Jakarta: Fakultas Kedokteran Gigi Universitas Indonesia, 2019
S-pdf
UI - Skripsi Membership  Universitas Indonesia Library
cover
Raedi Mahardika
"Latar Belakang: Komplikasi edema pascaodontektomi merupakan komplikasi yang sering terjadi. Evaluasi terhadap proses penyembuhan luka yang ditandai dengan edema pascaodontektomi perlu dilakukan dalam kurun waktu tertentu agar dapat memberikan edukasi yang lengkap dan tepat sehingga pasien mendapatkan informasi yang jelas mengenai waktu penyembuhan dan kemungkinan komplikasi yang umum terjadi pascaodontektomi. Pada penelitian ini digunakan 3D Scanner ekstraoral untuk mengevaluaasi edema maksilofasial yang terjadi pada pasien pascaodontektomi gigi molar tiga mandibula dengan anastesi lokal Tujuan: Penelitian ini bertujuan untuk melakukan evaluasi edema pascaodontektomi molar tiga bawah dengan anestesi lokal menggunakan teknologi 3D scanner esktra oral dalam pengukuran linear, ketebalan dan volumetrik. Metode: Sejumlah 55 pasien yang sesuai dengan kriteria inklusi dilakukan pengukuran dalam aspek aksial, koronal, sagital menggunakan pemindaian 3D scanner ekstraoral pada wajah. File diubah dalam format .Stl menggunakan software einstar 3D. Pengukuran edema dilakukan dalam aspek sagital, axial, dan koronal pada pasien pada hari ke-0 sebelum tindakan odontektomi, hari kedua dan ketujuh pascaodontektomi secara tiga dimensi menggunakan software 3D builder dan mesh lab. Kemudian data dianalisis secara statistic menggunakan IBM SPSS 26 Hasil: Pola perubahan edema pascaodontektomi gigi molar tiga mandibula dari perhitungan linear, ketebalan, dan volumetrik dari gambar 3D yang dilakukan dalam kurun waktu tertentu menunjukkan perubahan nilai yang cukup besar terjadi pada hari kedua. Dari hasil uji statistik dan grafik menunjukkan bahwa edema maksilofasial yang terjadi pada H2 mengalami kenaikan nilai secara linear dan volumetrik yang signifikan kemudian pada H7 mengalami penurunan secara signifikan.
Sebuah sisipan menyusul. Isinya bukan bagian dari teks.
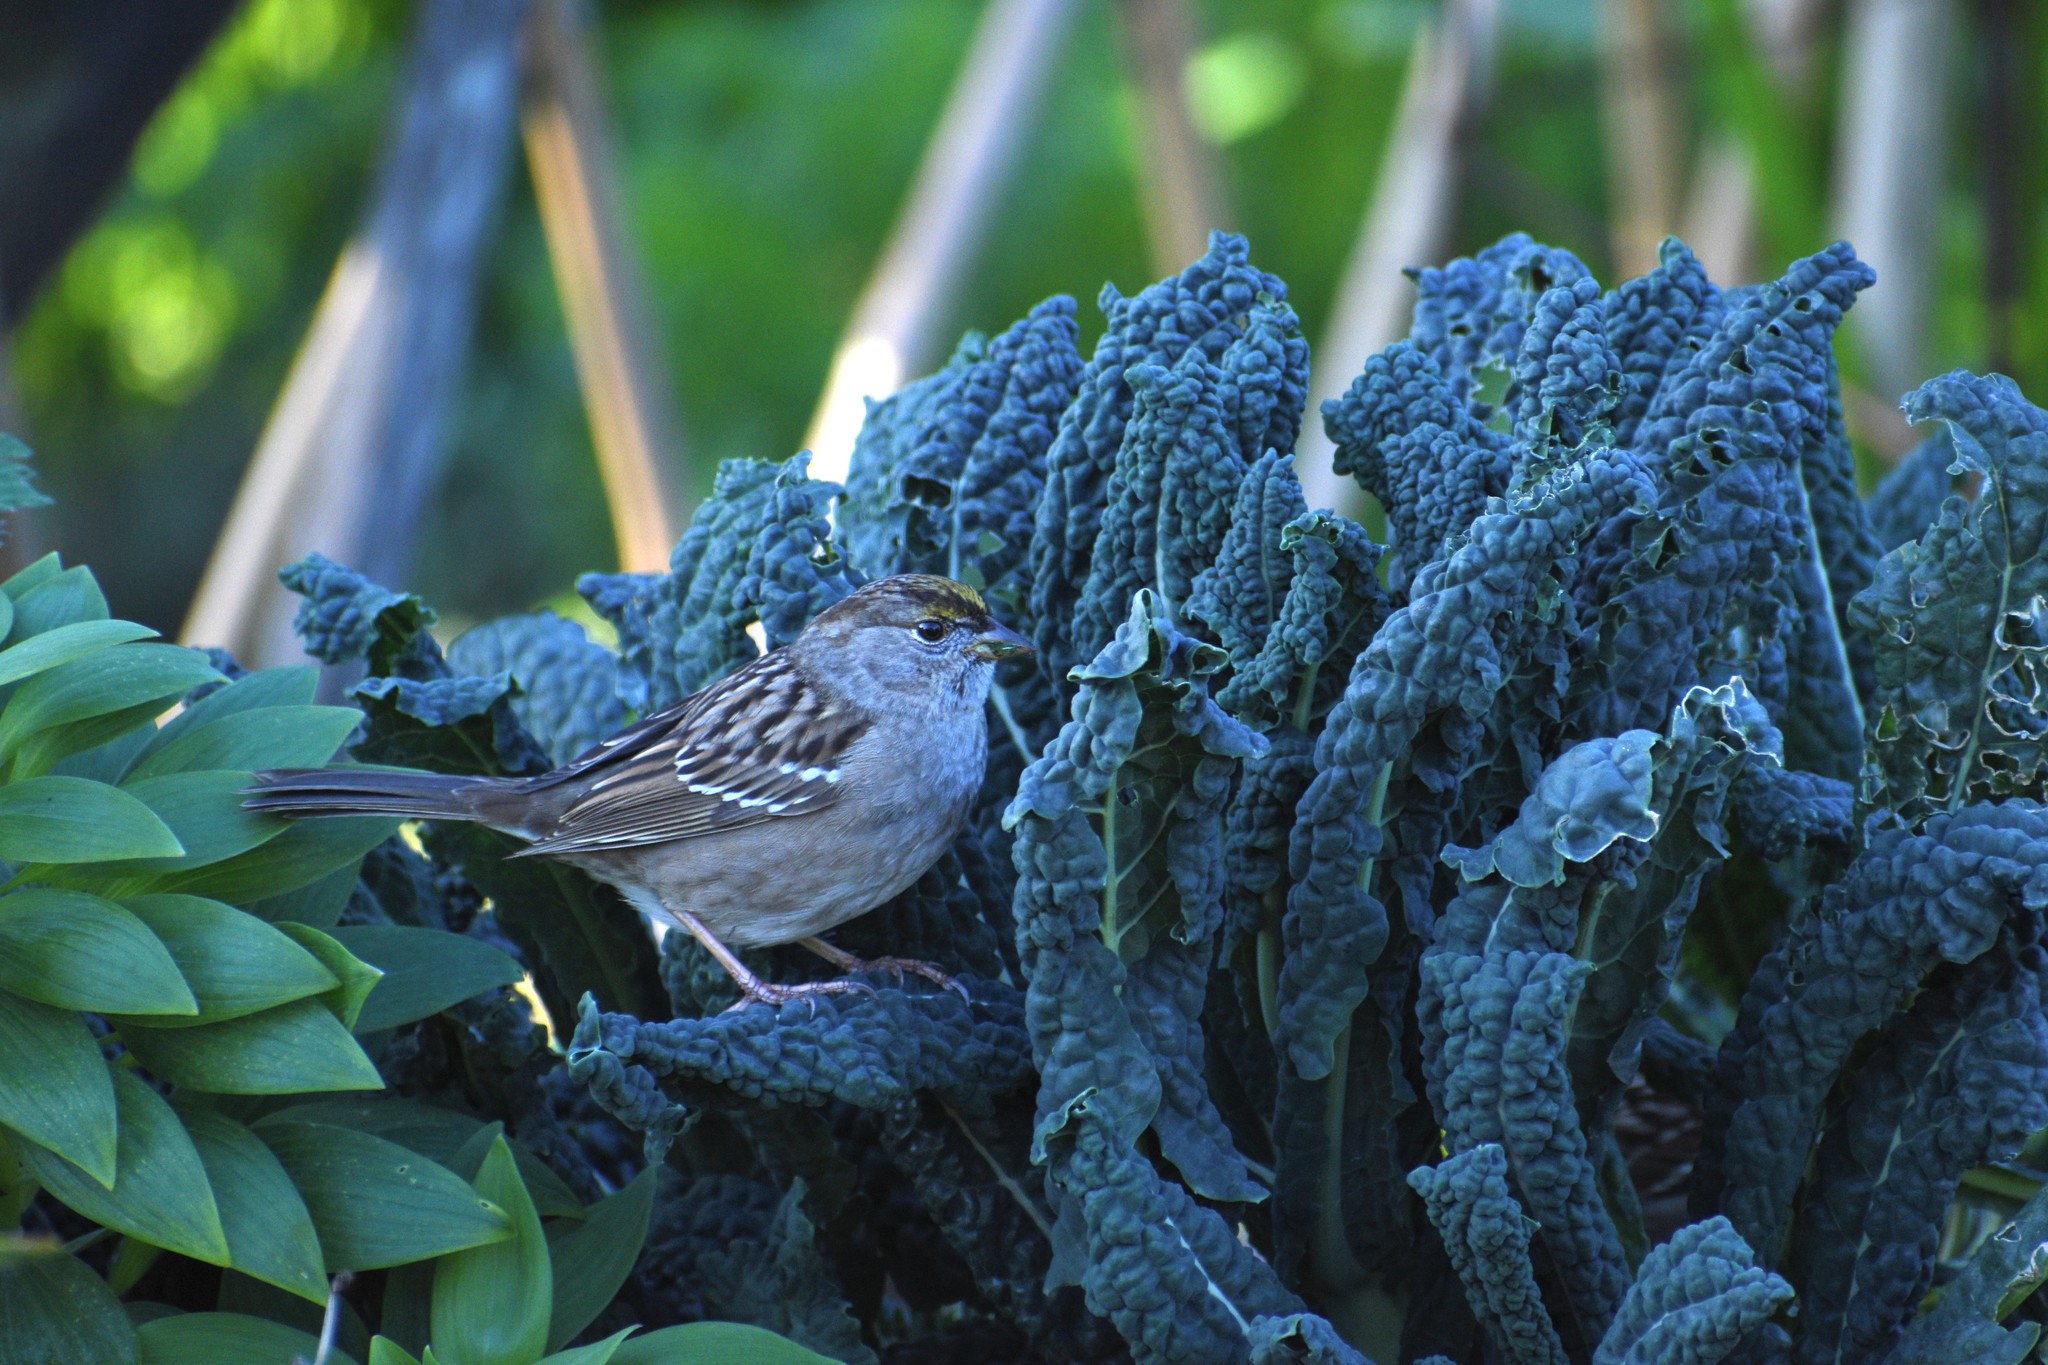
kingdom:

Namun pada H0 dan H7 masih terlihat adanya perbedaan sehingga kondisi edema maksilofasial tersebut masih belum mencapai nilai yang sama pada H0 atau sebelum tindakan odontektomi Kesimpulan :Terdapat perbedaan edema pada wajah pascaodontektomi gigi molar tiga mandibula dengan lokal anastesi pada hari ke-0, ke-2, ke-7 diukur secara linear, ketebalan dan volumetrik dengan nilai edema maksimal terjadi pada saat hari ke-2

Background: Post odontectomy edema is a frequent complication. Evaluation of the wound healing process characterized by post odontectomy edema needs to be carried out within a certain period of time in order to provide complete and appropriate education so that patients receive clear information regarding healing time and possible complications that commonly occur after odontectomy. In this study, an extra-oral 3D scanner was used to evaluate maxillofacial edema that occurred in post-odontectomy patients with mandibular third molars under local anesthesia. Objective: This study aims to evaluate post-odontectomy edema of lower third molars under local anesthesia using extra-oral 3D scanner technology in linear, thickness and volumetric measurements. Methods: A total of 55 patients who met the inclusion criteria had measurements taken in the axial, coronal and sagittal aspects using an extra-oral 3D scanner on the face. Files were converted in .Stl format using einstar 3D software. Edema measurements were carried out in the sagittal, axial and coronal aspects on patients on day 0 before odontectomy, the second and seventh days after odontectomy in three dimensions using 3D builder and mesh lab software. Then the data was analyzed statistically using IBM SPSS 26. Results: The pattern of changes in postodontectomy edema of the mandibular third molar from linear, thickness and volumetric calculations from 3D images carried out over a certain period of time shows that quite large changes in values occurred on the second day. From the results of statistical tests and graphs, it shows that the maxillofacial edema that occurred in H2 experienced a significant increase in linear and volumetric values, then in H7 it decreased significantly. However, at H0 and H7 there are still visible differences so that the condition of maxillofacial edema still has not reached the same value as at H0 or before the odontectomy. Conclusion : There are differences in edema on the face after odontectomy of mandibular third molars with local anesthesia on days 0, 2, 7, measured linearly, thickness and volumetrically with the maximum edema value occurring on day 2"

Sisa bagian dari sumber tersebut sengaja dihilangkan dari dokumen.